Off white/pale orange crystals:- 14.28 g, 85%
Step 2 - N-benzoylation of rac-PZQamine - link to online lab book
To an ice-cooled solution of rac-PZQamine (3.23 g, 16.0 mmol) and triethylamine (2.43g, 24.0 mmol) in DCM (60 mL) was added benzoyl chloride (2.80 mL, 24.0 mmol) and the solution was stirred at room temperature for 15 hours. The reaction was quenched with water and stirred for a further 30 minutes. The mixture was neutralised with sodium hydrogen carbonate solution and the layers were separated. The organic layer was washed with sodium hydrogen carbonate solution and dried over magnesium sulfate. After evaporation of the solvent a yellow solid remained.
Recrystallised from toluene (70 mL), filtered, dried under high vac, 4.10 g, 13.4 mmol, 84%
Filtrate evaporated, remaining orange solid recrystallised a second time from toluene (20 mL), Yield: 0.52 g, 1.70 mmol, 11%
Over-all yield: 4.62 g, 15.1 mmol, 94%
Step 3 - Oxidation of N-benzoyl-PZQ by sulfur - link to online lab book
A mixture of N-benzoyl-PZQ (0.518 g, 1.69 mmol) and sulfur (108 mg, 3.38 mmol) were heated at 190°C for 2 h. The dark brown solid was dissolved in ethyl acetate, evaporated on silica gel and purified by column chromatography (ethyl acetate: hexane, 1:1)

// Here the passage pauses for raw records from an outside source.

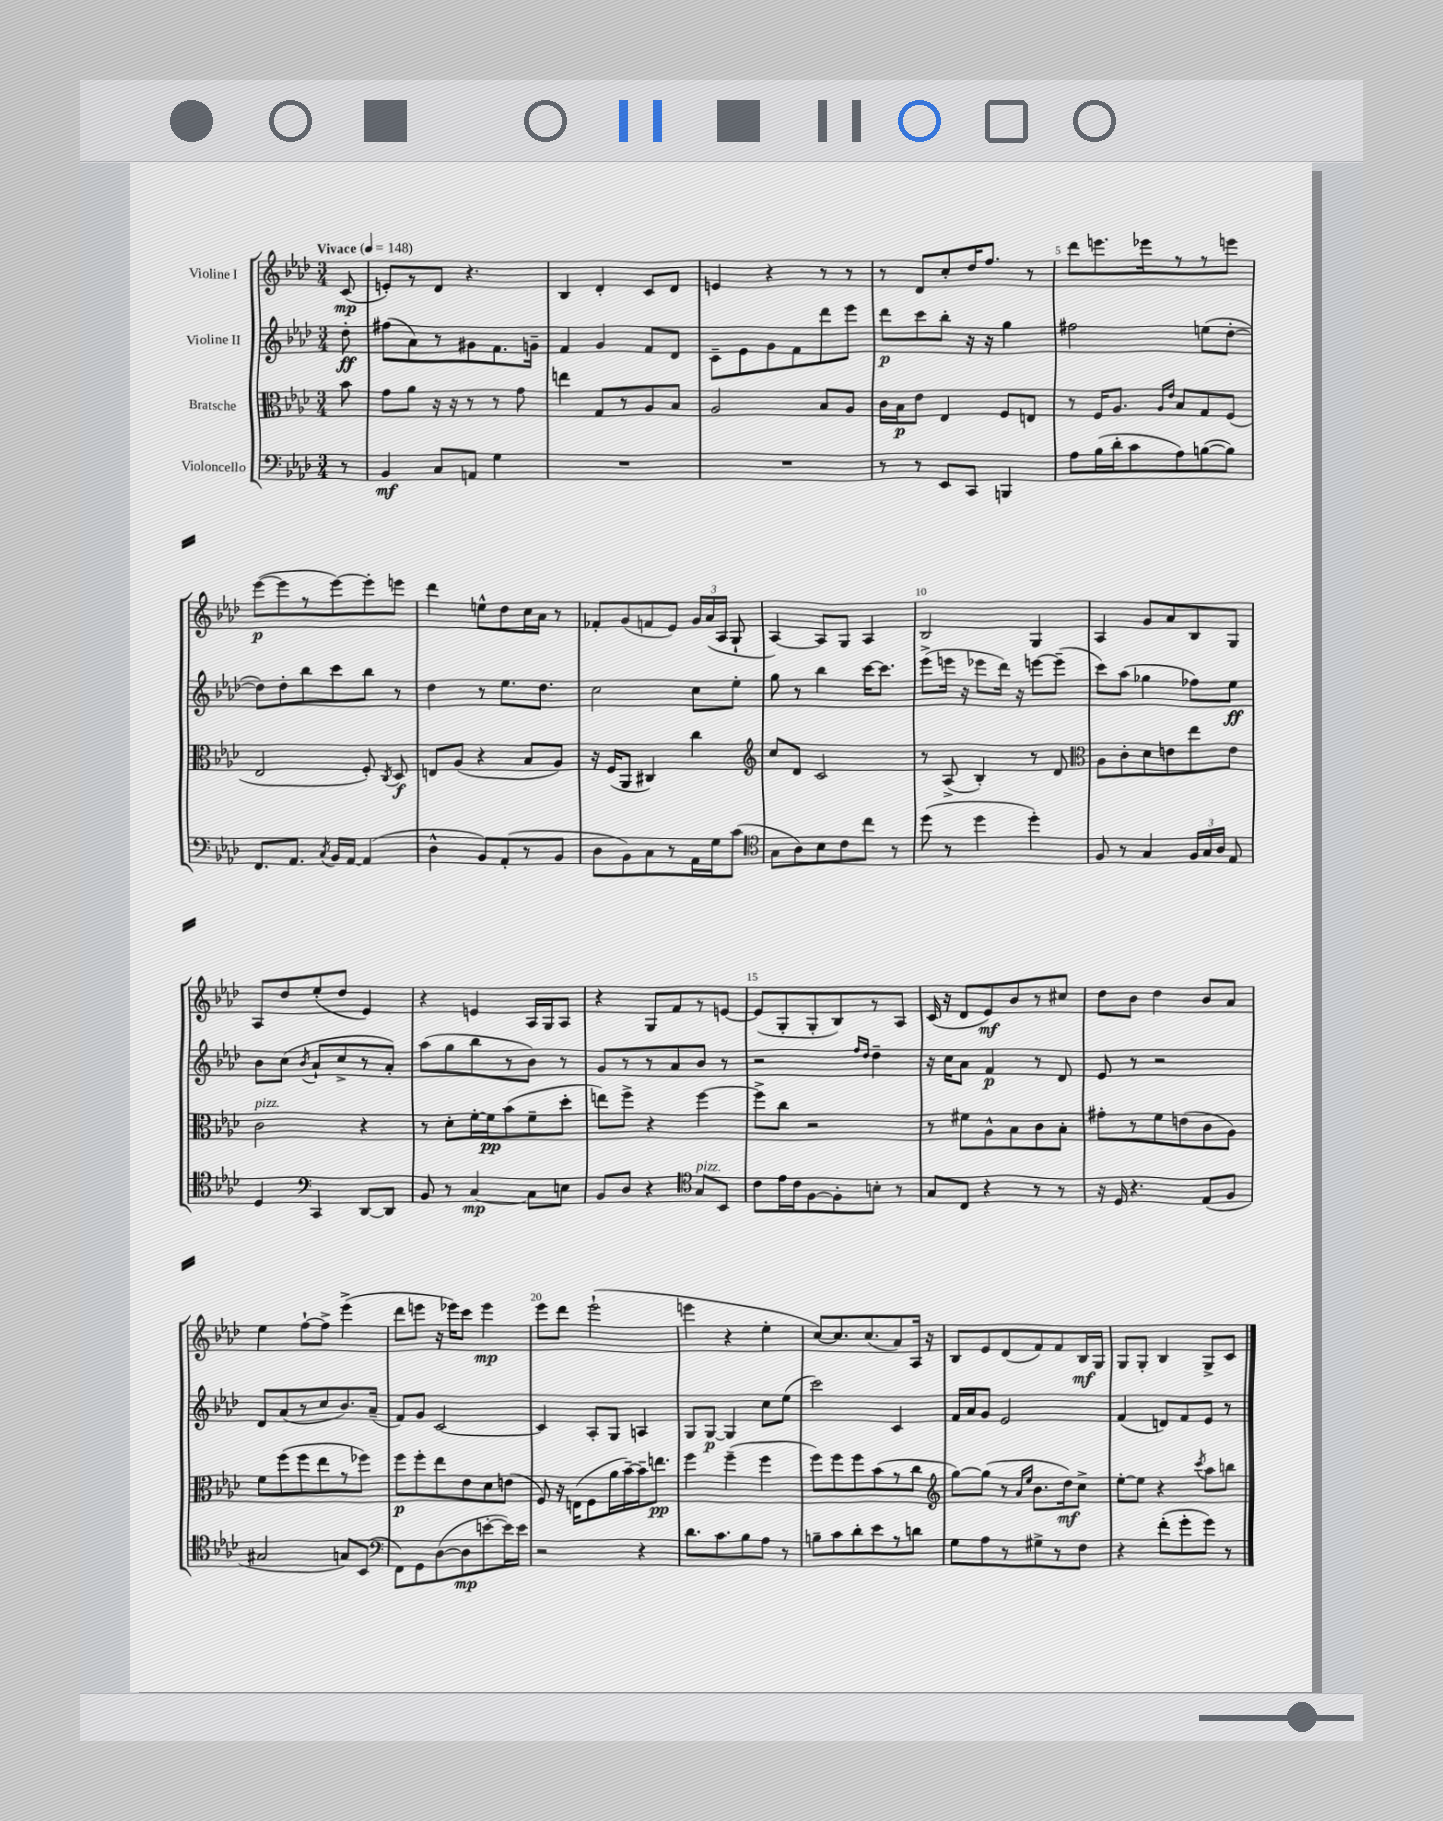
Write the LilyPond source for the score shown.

<<
\new StaffGroup <<
\new Staff = "s0" \with { instrumentName = "Violine I" } {
    \clef treble \key aes \major \numericTimeSignature \time 3/4 \partial 8 \tempo "Vivace" 4 = 148
    \autoBeamOff c'8\mp( |
    e'8[-.) r8 des'8] r4. |
    bes4 des'4-. c'8[ des'8] |
    e'4 r4 r8 r8 |
    r8 des'8[ c''8-. des''16 f''8.] r8 |
    des'''8[ e'''8. ees'''16 r8 r8 e'''8] |
    ees'''8[~\p( ees'''8 r8 ees'''8~) ees'''8-. e'''8] |
    des'''4 e''8[-^ des''8 c''16 aes'16] r8 |
    fes'8[-. g'8( f'8 ees'8]) \tuplet 3/2 { g'16[ aes'16( aes16] } g8-! |
    aes4~) aes8[ g8] aes4 |
    bes2 g4 |
    aes4 g'8[ aes'8 bes8 g8] |
    aes8[ des''8 ees''8-.( des''8] ees'4) |
    r4 e'4 aes16[ g16 aes8] |
    r4 g8[ f'8 r8 e'8]~ |
    e'8[( g8-. g8-. bes8) r8 aes8] |
    c'16( r16 des'8[ ees'8\mf) bes'8 r8 cis''8] |
    des''8[ bes'8] des''4 bes'8[ aes'8] |
    ees''4 f''8[~-! f''8]-> ees'''4->( |
    des'''8[ e'''8] r16 ees'''16[) c'''8] ees'''4\mp |
    ees'''8[ des'''8] ees'''2-!( |
    e'''4 r4 ees''4-. |
    c''8[~) c''8. c''8.( aes'8) aes16] r16 |
    bes8[ ees'8 des'8( f'8) f'8 bes16\mf g16] |
    g8[ g8]-. bes4 g8[-> c'8] \bar "|." |
}
\new Staff = "s1" \with { instrumentName = "Violine II" } {
    \clef treble \key aes \major \numericTimeSignature \time 3/4 \partial 8
    \autoBeamOff des''8-.\ff |
    fis''8[( aes'8) r8 gis'8 f'8. g'16]-- |
    f'4 g'4 f'8[ des'8] |
    c'8[-- ees'8 g'8 f'8 des'''8 ees'''8] |
    des'''8[\p c'''8 bes''8]-. r16 r16 g''4 |
    fis''2 e''8[( des''8]~-. |
    des''8[) des''8-. bes''8 c'''8 bes''8] r8 |
    des''4 r8 ees''8.[ des''8.] |
    c''2 c''8[ ees''8]-. |
    g''8 r8 bes''4 c'''16[~ c'''8.] |
    ees'''8[->( e'''16] r16 ees'''8[ des'''16]) r16 e'''8[~ e'''8]--( |
    c'''8[) aes''8]( ges''4 fes''8[) ees''8]\ff |
    bes'8[ c''8]( \acciaccatura { bes'8 } aes'8[-! c''8-> r8 aes'8]-.) |
    aes''8[( g''8 bes''8 r8 bes'8]) r8 |
    g'8[ r8 r8 aes'8 bes'8] r8 |
    r2 \grace { f''16[ des''16] } des''4-- |
    r16 c''16[ aes'8] f'4\p r8 des'8 |
    ees'8 r8 r2 |
    des'8[ aes'8( r8 c''8 bes'8.) aes'16]--( |
    f'8[) g'8] c'2~ |
    c'4 aes8[-. g8] a4 |
    g8[ g8]~\p g4 c''8[ ees''8]( |
    c'''2) c'4 |
    f'16[ aes'16 g'8] ees'2 |
    f'4( d'8[) f'8 ees'8] r8 \bar "|." |
}
\new Staff = "s2" \with { instrumentName = "Bratsche" } {
    \clef alto \key aes \major \numericTimeSignature \time 3/4 \partial 8
    \autoBeamOff bes'8 |
    g'8[ aes'8] r16 r16 r8 r8 g'8 |
    e''4 g8[ r8 aes8 bes8] |
    aes2 bes8[ aes8] |
    c'16[ bes16\p ees'8] ees4 f8[ e8] |
    r8 f16[ aes8.] \grace { aes16[ ees'16] } bes8[ g8 f8]( |
    ees2 f8-.) \acciaccatura { c8 } des8\f |
    e8[ aes8]( r4 bes8[ aes8]) |
    r16 f16[( aes,8] cis4) c''4 |
    \clef treble c''8[ des'8] c'2 |
    r8 aes8->( bes4-.) r8 des'8 |
    \clef alto aes8[ c'8-. des'8 e'8 ees''8 e'8] |
    c'2^\markup { \italic "pizz." } r4 |
    r8 des'8[-. f'16~-. f'16\pp bes'8( f'8-- des''8]-. |
    e''8[) f''8]-> r4 f''4~ |
    f''8[-> c''8] r2 |
    r8 fis'8[ aes8-^ bes8 c'8 bes8]-. |
    gis'8[-. r8 f'8 e'8( c'8 aes8]) |
    f'8[ f''8( f''8 ees''8 r8 fes''8]) |
    f''8[\p f''8-. ees''8 ees'8 des'8 e'8]( |
    f8) r16 e16[( f8 aes'16 bes'16~--) bes'16-- e''8.]\pp |
    f''4 f''4--( f''4 |
    f''8[) f''8 f''8 bes'8( r8 c''8] |
    \clef treble g''8[~) g''8]( r8 \grace { aes'16[ ees''16] } bes'8.[ des''16\mf) c''8]-> |
    ees''8[~-. ees''8] r4 \acciaccatura { c'''8 } aes''8[ b''8] \bar "|." |
}
\new Staff = "s3" \with { instrumentName = "Violoncello" } {
    \clef bass \key aes \major \numericTimeSignature \time 3/4 \partial 8
    \autoBeamOff r8 |
    bes,4\mf c8[ a,8] g4 |
    R2. |
    R2. |
    r8 r8 ees,8[ c,8] b,,4 |
    aes8[ bes16( des'16-. c'8 aes8) b8~( b8]) |
    f,8.[ aes,8.] \acciaccatura { c8 } bes,16[ aes,16]~ aes,4( |
    des4-^ bes,8[) aes,8-.( r8 bes,8] |
    des8[ bes,8) c8 r8 aes,16 g16 c'8]( |
    \clef tenor g8[ aes8) bes8 c'8 c''8] r8 |
    des''8( r8 des''4 des''4-.) |
    f8 r8 g4 \tuplet 3/2 { f16[ g16 aes16] } ees8 |
    des4 \clef bass c,4 des,8[~ des,8] |
    bes,8 r8 c4~\mp c8[ e8] |
    bes,8[ des8] r4 \clef tenor g8[^\markup { \italic "pizz." } bes,8] |
    c'8[ ees'16 c'16 f8~ f8-. b8]-. r8 |
    g8[ c8] r4 r8 r8 |
    r16 des16 r4. ees8[( f8] |
    gis2 g8[) bes,8]( |
    \clef bass f,8[) g,8 des8~( des8\mp e'8~-. e'16) e'16] |
    r2 r4 |
    des'8.[ c'8. bes8 aes8] r8 |
    b8[-- c'8 des'8-. ees'8 r8 d'8] |
    g8[ aes8 r8 gis8-> r8 f8] |
    r4 f'8[-.( g'8-. g'8]) r8 \bar "|." |
}
>>
>>
\layout { \context { \Score \override BarNumber.break-visibility = ##(#f #t #t) barNumberVisibility = #(every-nth-bar-number-visible 5) } }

Yield: 0.237 g, 0.780 mmol, 46% as a pale yellow solid
Chiral HPLC Data:
Single peak, as expected, with a retention time of 26.10 minutes using a CHIRALCEL OD-H column, 30% IPA:Hexane with 0.1% TEA and a flow rate of 0.7 mL/min.
Sample spiked with rac-N-benzoyl-PZQ with the retention times of 29.79 and 37.4, again using a CHIRALCEL OD-H column, 30% IPA:Hexane with 0.1% TEA and a flow rate of 0.7 mL/min - trace
Conditions Employed for Hydrogenations
Standard density functional theory calculations were carried out with the GAUSSIAN 09 program. Geometries were obtained at the B3-LYP level of theory with the 6-31G(d) basis set. The vibrational frequencies of stationary points were inspected to ensure that they corresponded to minima on the potential energy surface. Improved relative energies were obtained at the M06-2X level with the 6-311+G(3df,2p) basis set. Zero-point vibrational energies, thermal corrections to enthalpy and entropies were obtained using B3-LYP/6-31G(d) harmonic vibrational frequencies, scaled using appropriate literature scale factors. We account for the effect of solvation using the SMD continuum model with CH2Cl2 parameters. Energies in the text correspond to relative free energies at 298 K.